U.S. laws require the suspension of arms sales to countries that use them in such illegal ways, but the U.S. State Department has an appalling record on enforcing these laws. Under the influence of Acting Assistant Secretary of State Charles Faulkner, a former lobbyist for Raytheon, Secretary Pompeo falsely certified to Congress that Saudi Arabia and the UAE are complying with U.S. law in their use of American weapons.

The U.S. sells weapons to Saudi Arabia and other allies to project U.S. military power by proxy without the U.S. military casualties, domestic political backlash, and international resistance that result from direct uses of U.S. military force, while U.S. military-industrial interests are well-served by ever-growing arms sales to allied governments.

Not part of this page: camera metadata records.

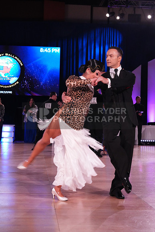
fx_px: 407
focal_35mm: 63
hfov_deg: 21.6
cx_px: 78
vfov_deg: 31.9
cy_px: 116
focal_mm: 63
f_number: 11
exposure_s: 1/160
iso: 6400
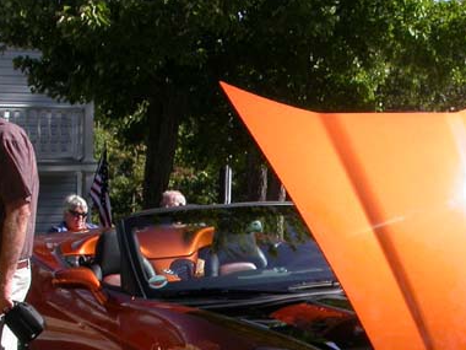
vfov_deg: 18.1
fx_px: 1077
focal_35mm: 80
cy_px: 325
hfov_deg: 24.3
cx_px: 307
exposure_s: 1/265
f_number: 6.7
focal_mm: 7.85
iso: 100
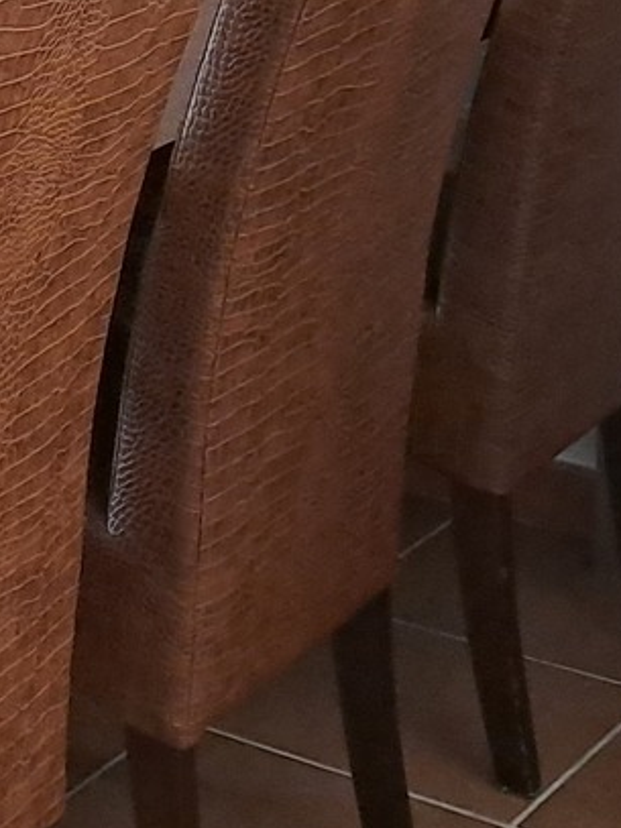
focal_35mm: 118
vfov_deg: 16.2
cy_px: -67
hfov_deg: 11.5
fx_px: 2824
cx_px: -556
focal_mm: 4.65
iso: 200
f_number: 1.8
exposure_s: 1/50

These policies are driven by the very combination of military-industrial interests that Eisenhower warned Americans against, now represented by Secretary Pompeo, Acting Assistant Secretary Faulkner, and a cabal of hawkish Democrats who consistently vote with Republicans on war and peace issues. They ensure that the “war party” always wins its battles in Congress no matter how catastrophically its policies fail in the real world.

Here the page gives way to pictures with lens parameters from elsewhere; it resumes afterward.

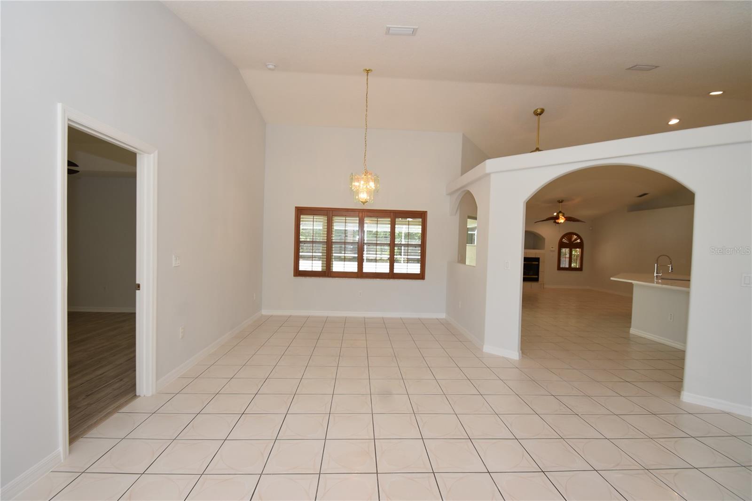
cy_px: 250
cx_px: 376
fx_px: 313
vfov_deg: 77.3
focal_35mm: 15
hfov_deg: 100.4
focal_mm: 10
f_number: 4.5
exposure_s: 1/80
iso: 200
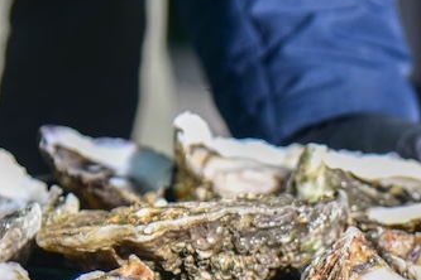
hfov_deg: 7.3
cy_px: 248
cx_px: 351
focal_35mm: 281
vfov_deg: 4.9
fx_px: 3286
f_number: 4
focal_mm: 78
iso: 100
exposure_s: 1/400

Republicans derided President Obama’s doctrine of covert and proxy war as “leading from behind.” But the Trump administration has doubled down on Obama’s failed strategy, surrendering even more power over U.S. policy to foreign clients like Saudi Arabia, Israel, and Egypt, and to the “unwarranted influence” of the U.S. military-industrial complex.

Lockheed Martin is earning $29.1 billion in sales from the $110 billion Saudi arms package announced in May 2017, a deal struck as the war on Yemen was already killing thousands of civilians. Yet no conflict of interest is too glaring for Lockheed executives like Ronald Perrilloux Jr., who has taken part in public events to promote the war and defend Saudi Arabia and its allies, arguing that the U.S. should “help them finish the job” in Yemen.